### EXERCISE OBJECTIVE
Restate word for word, and only, the lines that extend from the line containing "Trend aufgesprungen sind. Das habe ich nicht" through the end of the records below.

### DATA SHOWN

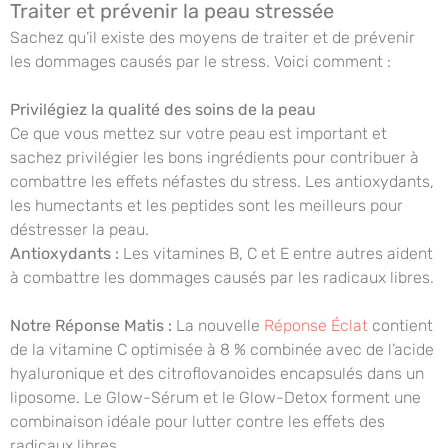
Traiter et prévenir la peau stressée
Sachez qu’il existe des moyens de traiter et de prévenir
les dommages causés par le stress. Voici comment :
Privilégiez la qualité des soins de la peau
Ce que vous mettez sur votre peau est important et
sachez privilégier les bons ingrédients pour contribuer à
combattre les effets néfastes du stress. Les antioxydants,
les humectants et les peptides sont les meilleurs pour
déstresser la peau.
Antioxydants :
Les vitamines B, C et E entre autres aident
à combattre les dommages causés par les radicaux libres.
Notre Réponse Matis :
La nouvelle
Réponse Éclat
contient
de la vitamine C optimisée à 8 % combinée avec de l’acide
hyaluronique et des citroflovanoides encapsulés dans un
liposome. Le Glow-Sérum et le Glow-Detox forment une
combinaison idéale pour lutter contre les effets des
radicaux libres.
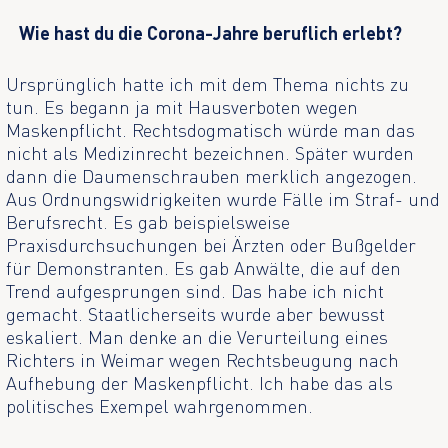
Wie hast du die Corona-Jahre beruflich erlebt?
Ursprünglich hatte ich mit dem Thema nichts zu
tun. Es begann ja mit Hausverboten wegen
Maskenpflicht. Rechtsdogmatisch würde man das
nicht als Medizinrecht bezeichnen. Später wurden
dann die Daumenschrauben merklich angezogen.
Aus Ordnungswidrigkeiten wurde Fälle im Straf- und
Berufsrecht. Es gab beispielsweise
Praxisdurchsuchungen bei Ärzten oder Bußgelder
für Demonstranten. Es gab Anwälte, die auf den
Trend aufgesprungen sind. Das habe ich nicht
gemacht. Staatlicherseits wurde aber bewusst
eskaliert. Man denke an die Verurteilung eines
Richters in Weimar wegen Rechtsbeugung nach
Aufhebung der Maskenpflicht. Ich habe das als
politisches Exempel wahrgenommen.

### SOLUTION TO THE PROBLEM
Trend aufgesprungen sind. Das habe ich nicht
gemacht. Staatlicherseits wurde aber bewusst
eskaliert. Man denke an die Verurteilung eines
Richters in Weimar wegen Rechtsbeugung nach
Aufhebung der Maskenpflicht. Ich habe das als
politisches Exempel wahrgenommen.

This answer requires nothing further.